Even as unemployment remains high and Americans' finances slowly mend, big companies may be set for their most profitable fourth quarter on record.
Profits at S&P 500 companies are expected to have increased 20 percent between October and December, Bloomberg News reports. It would make for the best fourth quarter since Bloomberg started keeping records in 1992.
Companies benefited from stimulative government policy, but they also made money the old-fashioned way. Consumer spending, which constitutes about 70 percent of the nation's economic activity, helped boost profits, Bloomberg says, noting that estimated net income at Apple, one of the quarter's best performers, rose 47 percent last quarter. As demand for its products grew, Apple became the world's second most valuable company.

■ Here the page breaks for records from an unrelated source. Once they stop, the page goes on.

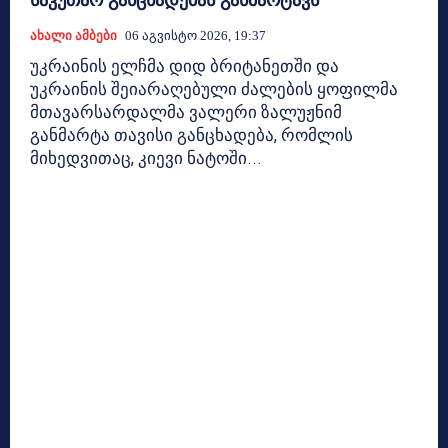
საკუთარ განცხადებას განმარტავს
Ახალი Ამბები
06 Აგვისტო 2026, 19:37
უკრაინის ელჩმა დიდ ბრიტანეთში და
უკრაინის შეიარაღებული ძალების ყოფილმა
მთავარსარდალმა ვალერი ზალუჟნიმ
განმარტა თავისი განცხადება, რომლის
მიხედვითაც, კიევი ნატოში...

Big companies got a boost from rock-bottom interest rates, which have allowed them to hoard cash rather than use it to add jobs. In the third quarter, the most recent period for which such data are available, companies increased their cash holdings 7.3 percent, hitting a new record of $1.9 trillion in liquid assets. Relative to their short-term liabilities, U.S. companies haven't been this flush since 1956.
The jobless rate last year, meanwhile, hasn't been this high for nearly three decades. It fell slightly in December, to 9.4 percent from 9.8 percent, while the economy added 103,000 jobs, far fewer than many economists expected. While the economy does seem to be on the mend, real improvement in the lives of most Americans could still be a long way off.
Falling home prices continue to hammer household finances, eroding Americans' wealth and making them more vulnerable to default and foreclosure. Homeowners' equity, or the stake they can claim in their homes, dropped two percentage points in the third quarter, to 38.8 percent, ending five quarters of steady growth, according to Federal Reserve data.
Between this year and 2012, the Fed expects 7.4 million homes to enter foreclosure.